[Task]
Put every entry below into a two-column CSV headed entry_text and recorded_value, with one row per entry. Each field should hold the entry's text or its recorded value in quotation marks, with line breaks replaced by spaces and the pictures omitted.

━━ Records for this exercise

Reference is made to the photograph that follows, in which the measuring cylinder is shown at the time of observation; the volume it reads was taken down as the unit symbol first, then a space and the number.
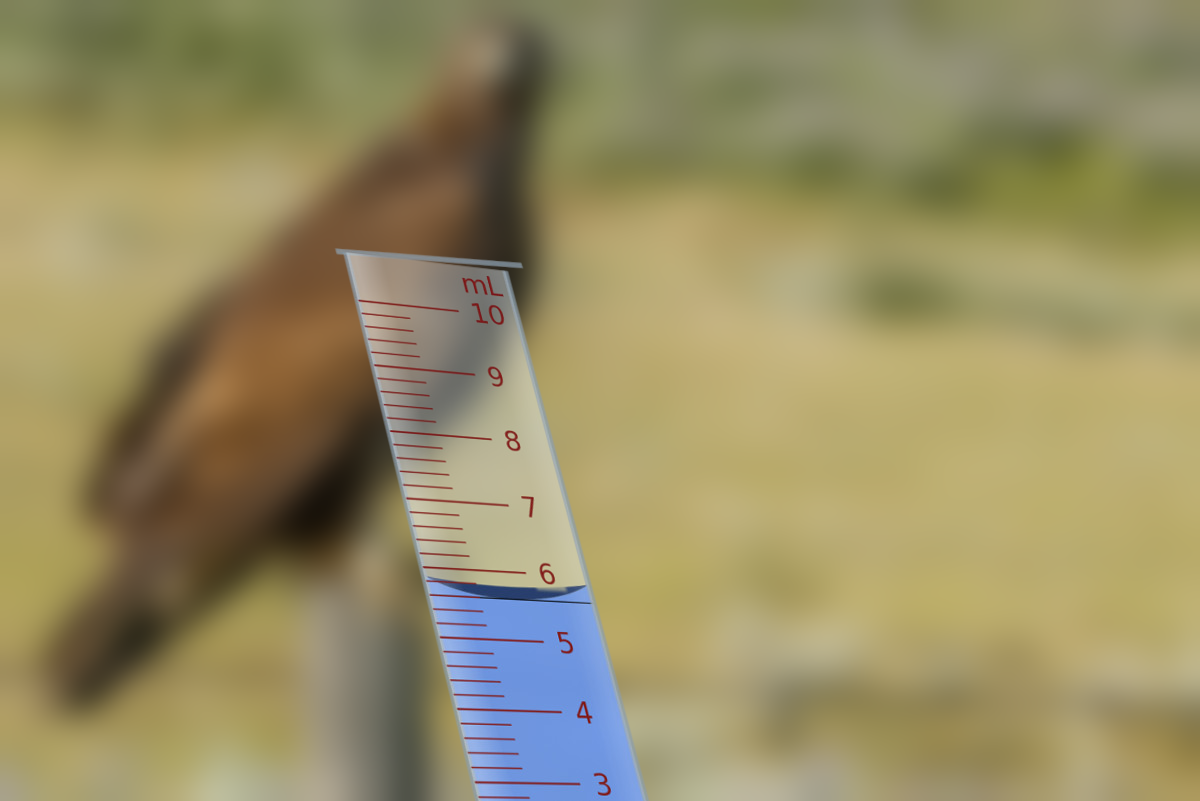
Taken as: mL 5.6
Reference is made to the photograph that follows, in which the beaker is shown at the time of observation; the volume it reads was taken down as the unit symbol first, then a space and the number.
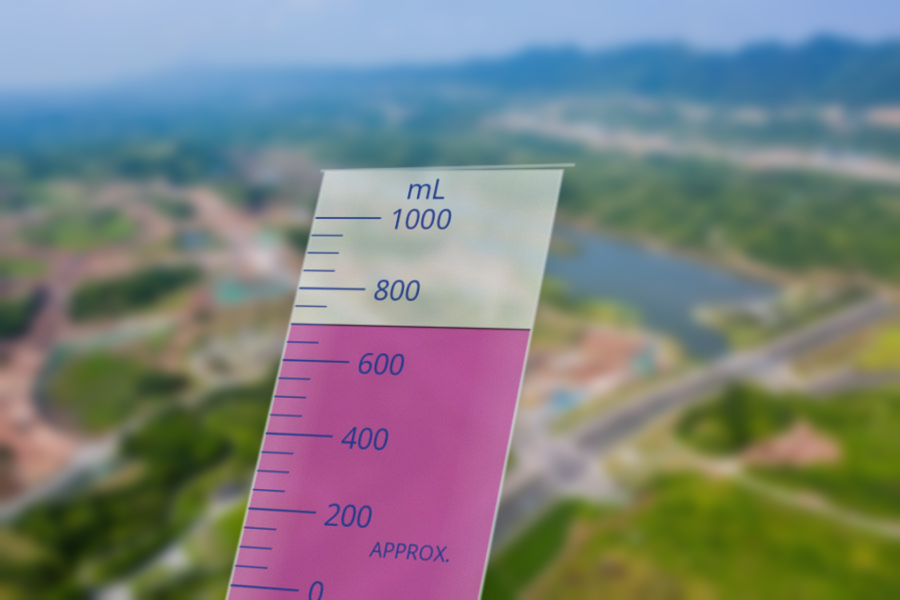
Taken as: mL 700
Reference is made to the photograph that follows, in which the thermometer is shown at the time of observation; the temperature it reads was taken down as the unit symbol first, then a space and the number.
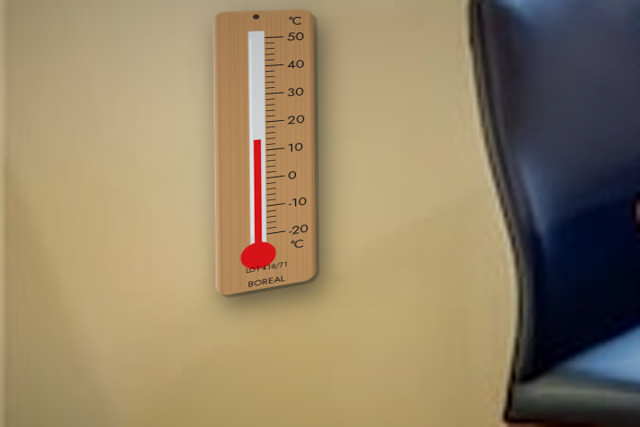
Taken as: °C 14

━━━━

[Written solution]
entry_text,recorded_value
"Reference is made to the photograph that follows, in which the measuring cylinder is shown at the time of observation; the volume it reads was taken down as the unit symbol first, then a space and the number. Taken as:","mL 5.6"
"Reference is made to the photograph that follows, in which the beaker is shown at the time of observation; the volume it reads was taken down as the unit symbol first, then a space and the number. Taken as:","mL 700"
"Reference is made to the photograph that follows, in which the thermometer is shown at the time of observation; the temperature it reads was taken down as the unit symbol first, then a space and the number. Taken as:","°C 14"